──────── Data provided

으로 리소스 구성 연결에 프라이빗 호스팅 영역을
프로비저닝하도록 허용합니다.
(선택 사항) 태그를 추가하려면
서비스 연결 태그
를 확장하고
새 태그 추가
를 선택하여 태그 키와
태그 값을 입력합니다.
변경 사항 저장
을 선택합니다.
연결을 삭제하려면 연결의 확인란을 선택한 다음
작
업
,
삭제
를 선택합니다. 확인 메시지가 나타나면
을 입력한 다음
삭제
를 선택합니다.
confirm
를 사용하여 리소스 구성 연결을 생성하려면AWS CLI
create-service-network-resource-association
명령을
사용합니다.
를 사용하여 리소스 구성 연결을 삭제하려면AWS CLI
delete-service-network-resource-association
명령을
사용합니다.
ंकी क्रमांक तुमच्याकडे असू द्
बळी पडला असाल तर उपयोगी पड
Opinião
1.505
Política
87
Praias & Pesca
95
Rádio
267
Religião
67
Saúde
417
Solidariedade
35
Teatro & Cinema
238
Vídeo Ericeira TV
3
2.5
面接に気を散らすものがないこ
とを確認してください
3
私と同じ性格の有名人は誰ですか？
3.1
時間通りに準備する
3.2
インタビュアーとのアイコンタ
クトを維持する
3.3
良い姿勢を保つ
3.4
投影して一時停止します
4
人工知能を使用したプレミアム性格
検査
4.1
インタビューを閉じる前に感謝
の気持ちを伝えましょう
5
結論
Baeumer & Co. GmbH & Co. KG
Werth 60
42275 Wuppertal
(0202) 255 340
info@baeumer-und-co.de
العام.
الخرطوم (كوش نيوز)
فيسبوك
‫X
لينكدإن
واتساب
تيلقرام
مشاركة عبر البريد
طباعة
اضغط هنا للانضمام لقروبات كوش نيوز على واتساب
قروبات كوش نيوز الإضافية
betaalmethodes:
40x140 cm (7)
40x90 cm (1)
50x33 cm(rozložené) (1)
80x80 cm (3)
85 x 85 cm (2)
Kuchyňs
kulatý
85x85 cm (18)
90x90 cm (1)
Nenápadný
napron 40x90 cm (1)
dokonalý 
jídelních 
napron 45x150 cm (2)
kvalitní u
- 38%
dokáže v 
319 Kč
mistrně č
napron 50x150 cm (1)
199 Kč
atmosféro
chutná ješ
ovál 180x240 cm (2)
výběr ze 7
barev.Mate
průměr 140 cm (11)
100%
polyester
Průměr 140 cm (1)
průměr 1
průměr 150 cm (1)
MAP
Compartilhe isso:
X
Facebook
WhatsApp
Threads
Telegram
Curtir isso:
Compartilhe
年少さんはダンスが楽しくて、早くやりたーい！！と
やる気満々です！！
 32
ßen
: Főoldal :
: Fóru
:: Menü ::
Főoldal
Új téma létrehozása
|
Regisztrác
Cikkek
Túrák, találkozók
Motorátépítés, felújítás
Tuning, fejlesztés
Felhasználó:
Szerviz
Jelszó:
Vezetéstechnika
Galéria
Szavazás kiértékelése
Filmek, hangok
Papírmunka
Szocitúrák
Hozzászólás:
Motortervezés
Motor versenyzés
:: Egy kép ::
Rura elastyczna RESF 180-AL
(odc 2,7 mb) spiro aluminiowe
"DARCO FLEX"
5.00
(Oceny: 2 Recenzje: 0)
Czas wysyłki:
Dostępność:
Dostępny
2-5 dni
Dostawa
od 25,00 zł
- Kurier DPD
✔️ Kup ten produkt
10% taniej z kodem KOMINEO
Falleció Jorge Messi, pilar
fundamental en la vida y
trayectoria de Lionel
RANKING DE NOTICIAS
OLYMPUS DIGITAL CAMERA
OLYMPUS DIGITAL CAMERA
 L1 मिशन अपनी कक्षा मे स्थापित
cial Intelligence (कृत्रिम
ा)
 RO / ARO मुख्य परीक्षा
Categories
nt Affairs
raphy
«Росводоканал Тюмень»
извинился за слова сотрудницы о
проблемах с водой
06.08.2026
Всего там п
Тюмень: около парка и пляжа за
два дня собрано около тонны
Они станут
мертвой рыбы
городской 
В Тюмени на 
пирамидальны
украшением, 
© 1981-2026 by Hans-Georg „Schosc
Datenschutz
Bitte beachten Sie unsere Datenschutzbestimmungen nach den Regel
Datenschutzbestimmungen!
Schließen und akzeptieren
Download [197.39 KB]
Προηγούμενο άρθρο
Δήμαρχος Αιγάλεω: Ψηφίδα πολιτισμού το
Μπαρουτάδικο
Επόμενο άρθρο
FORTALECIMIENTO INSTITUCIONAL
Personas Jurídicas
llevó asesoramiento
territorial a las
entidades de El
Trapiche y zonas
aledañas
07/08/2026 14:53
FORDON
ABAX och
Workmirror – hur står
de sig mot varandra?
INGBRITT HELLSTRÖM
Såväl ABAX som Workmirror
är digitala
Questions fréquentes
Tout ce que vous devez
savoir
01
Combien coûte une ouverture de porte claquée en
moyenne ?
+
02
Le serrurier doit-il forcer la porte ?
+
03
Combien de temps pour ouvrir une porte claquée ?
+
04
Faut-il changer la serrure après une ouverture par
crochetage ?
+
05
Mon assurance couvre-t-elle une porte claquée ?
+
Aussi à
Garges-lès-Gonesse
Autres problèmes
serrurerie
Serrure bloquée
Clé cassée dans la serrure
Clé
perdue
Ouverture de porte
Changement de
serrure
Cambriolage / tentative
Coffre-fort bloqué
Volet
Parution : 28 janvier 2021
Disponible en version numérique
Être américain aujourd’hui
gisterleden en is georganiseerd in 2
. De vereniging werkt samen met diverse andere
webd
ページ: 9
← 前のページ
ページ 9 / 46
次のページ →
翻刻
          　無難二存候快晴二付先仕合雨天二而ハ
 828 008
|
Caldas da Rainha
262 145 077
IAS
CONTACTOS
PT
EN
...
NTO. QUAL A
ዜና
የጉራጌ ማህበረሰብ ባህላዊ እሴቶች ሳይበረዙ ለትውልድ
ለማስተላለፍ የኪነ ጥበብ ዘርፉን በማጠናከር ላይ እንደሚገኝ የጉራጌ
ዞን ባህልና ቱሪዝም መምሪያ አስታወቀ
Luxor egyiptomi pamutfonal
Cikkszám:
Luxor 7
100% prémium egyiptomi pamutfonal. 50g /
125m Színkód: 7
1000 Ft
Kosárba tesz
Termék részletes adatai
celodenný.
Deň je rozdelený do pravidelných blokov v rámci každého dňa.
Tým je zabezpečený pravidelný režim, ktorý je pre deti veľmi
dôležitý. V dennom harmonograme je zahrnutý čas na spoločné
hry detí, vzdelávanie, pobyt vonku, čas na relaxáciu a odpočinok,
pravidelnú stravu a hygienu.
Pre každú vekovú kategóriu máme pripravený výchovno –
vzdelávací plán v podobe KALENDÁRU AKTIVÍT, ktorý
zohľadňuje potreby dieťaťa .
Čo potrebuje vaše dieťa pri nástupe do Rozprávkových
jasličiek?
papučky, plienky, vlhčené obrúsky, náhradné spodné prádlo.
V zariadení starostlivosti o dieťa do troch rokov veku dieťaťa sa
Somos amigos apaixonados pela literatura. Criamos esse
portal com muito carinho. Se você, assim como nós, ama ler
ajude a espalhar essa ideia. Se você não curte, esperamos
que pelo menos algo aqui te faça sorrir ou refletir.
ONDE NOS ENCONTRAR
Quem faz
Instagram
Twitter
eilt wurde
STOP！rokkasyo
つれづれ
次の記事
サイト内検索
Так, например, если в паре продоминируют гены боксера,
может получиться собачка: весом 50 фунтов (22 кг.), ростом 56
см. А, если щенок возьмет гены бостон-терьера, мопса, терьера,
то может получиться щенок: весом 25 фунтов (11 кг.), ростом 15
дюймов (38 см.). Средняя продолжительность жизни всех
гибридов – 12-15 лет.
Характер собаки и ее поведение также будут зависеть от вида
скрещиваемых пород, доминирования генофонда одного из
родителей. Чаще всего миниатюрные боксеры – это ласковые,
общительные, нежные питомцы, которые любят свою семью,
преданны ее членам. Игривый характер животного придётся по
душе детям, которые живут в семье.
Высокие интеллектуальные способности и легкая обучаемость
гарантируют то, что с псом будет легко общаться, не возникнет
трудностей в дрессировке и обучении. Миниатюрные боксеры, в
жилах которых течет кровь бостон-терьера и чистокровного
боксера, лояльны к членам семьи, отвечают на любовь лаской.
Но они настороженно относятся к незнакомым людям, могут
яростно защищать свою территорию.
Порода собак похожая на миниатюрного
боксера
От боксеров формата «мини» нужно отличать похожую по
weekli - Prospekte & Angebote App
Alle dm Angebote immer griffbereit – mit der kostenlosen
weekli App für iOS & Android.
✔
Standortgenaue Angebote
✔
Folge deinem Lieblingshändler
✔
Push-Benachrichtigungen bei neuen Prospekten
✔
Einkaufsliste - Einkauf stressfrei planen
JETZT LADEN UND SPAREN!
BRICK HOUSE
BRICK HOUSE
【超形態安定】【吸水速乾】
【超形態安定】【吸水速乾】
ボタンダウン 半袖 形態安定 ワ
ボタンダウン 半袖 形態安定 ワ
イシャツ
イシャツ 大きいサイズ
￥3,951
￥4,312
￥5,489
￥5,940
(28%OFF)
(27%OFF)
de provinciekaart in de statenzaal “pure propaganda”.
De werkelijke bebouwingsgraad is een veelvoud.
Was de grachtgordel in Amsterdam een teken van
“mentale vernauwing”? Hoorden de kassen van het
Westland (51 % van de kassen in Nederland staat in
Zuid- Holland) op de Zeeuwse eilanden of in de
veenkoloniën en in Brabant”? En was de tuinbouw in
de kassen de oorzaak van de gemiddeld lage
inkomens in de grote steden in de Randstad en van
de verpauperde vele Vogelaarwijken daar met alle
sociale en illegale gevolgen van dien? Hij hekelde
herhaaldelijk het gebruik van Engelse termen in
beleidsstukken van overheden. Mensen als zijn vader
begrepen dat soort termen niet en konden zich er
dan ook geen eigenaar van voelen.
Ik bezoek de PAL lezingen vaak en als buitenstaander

────────────────

Required action
Look through the data above and return exactly the lines from the one that contains "Vezetéstechnika" to the one that contains "мертвой рыбы", inclusive, with nothing else.

Solution for this task
Vezetéstechnika
Galéria
Szavazás kiértékelése
Filmek, hangok
Papírmunka
Szocitúrák
Hozzászólás:
Motortervezés
Motor versenyzés
:: Egy kép ::
Rura elastyczna RESF 180-AL
(odc 2,7 mb) spiro aluminiowe
"DARCO FLEX"
5.00
(Oceny: 2 Recenzje: 0)
Czas wysyłki:
Dostępność:
Dostępny
2-5 dni
Dostawa
od 25,00 zł
- Kurier DPD
✔️ Kup ten produkt
10% taniej z kodem KOMINEO
Falleció Jorge Messi, pilar
fundamental en la vida y
trayectoria de Lionel
RANKING DE NOTICIAS
OLYMPUS DIGITAL CAMERA
OLYMPUS DIGITAL CAMERA
 L1 मिशन अपनी कक्षा मे स्थापित
cial Intelligence (कृत्रिम
ा)
 RO / ARO मुख्य परीक्षा
Categories
nt Affairs
raphy
«Росводоканал Тюмень»
извинился за слова сотрудницы о
проблемах с водой
06.08.2026
Всего там п
Тюмень: около парка и пляжа за
два дня собрано около тонны
Они станут
мертвой рыбы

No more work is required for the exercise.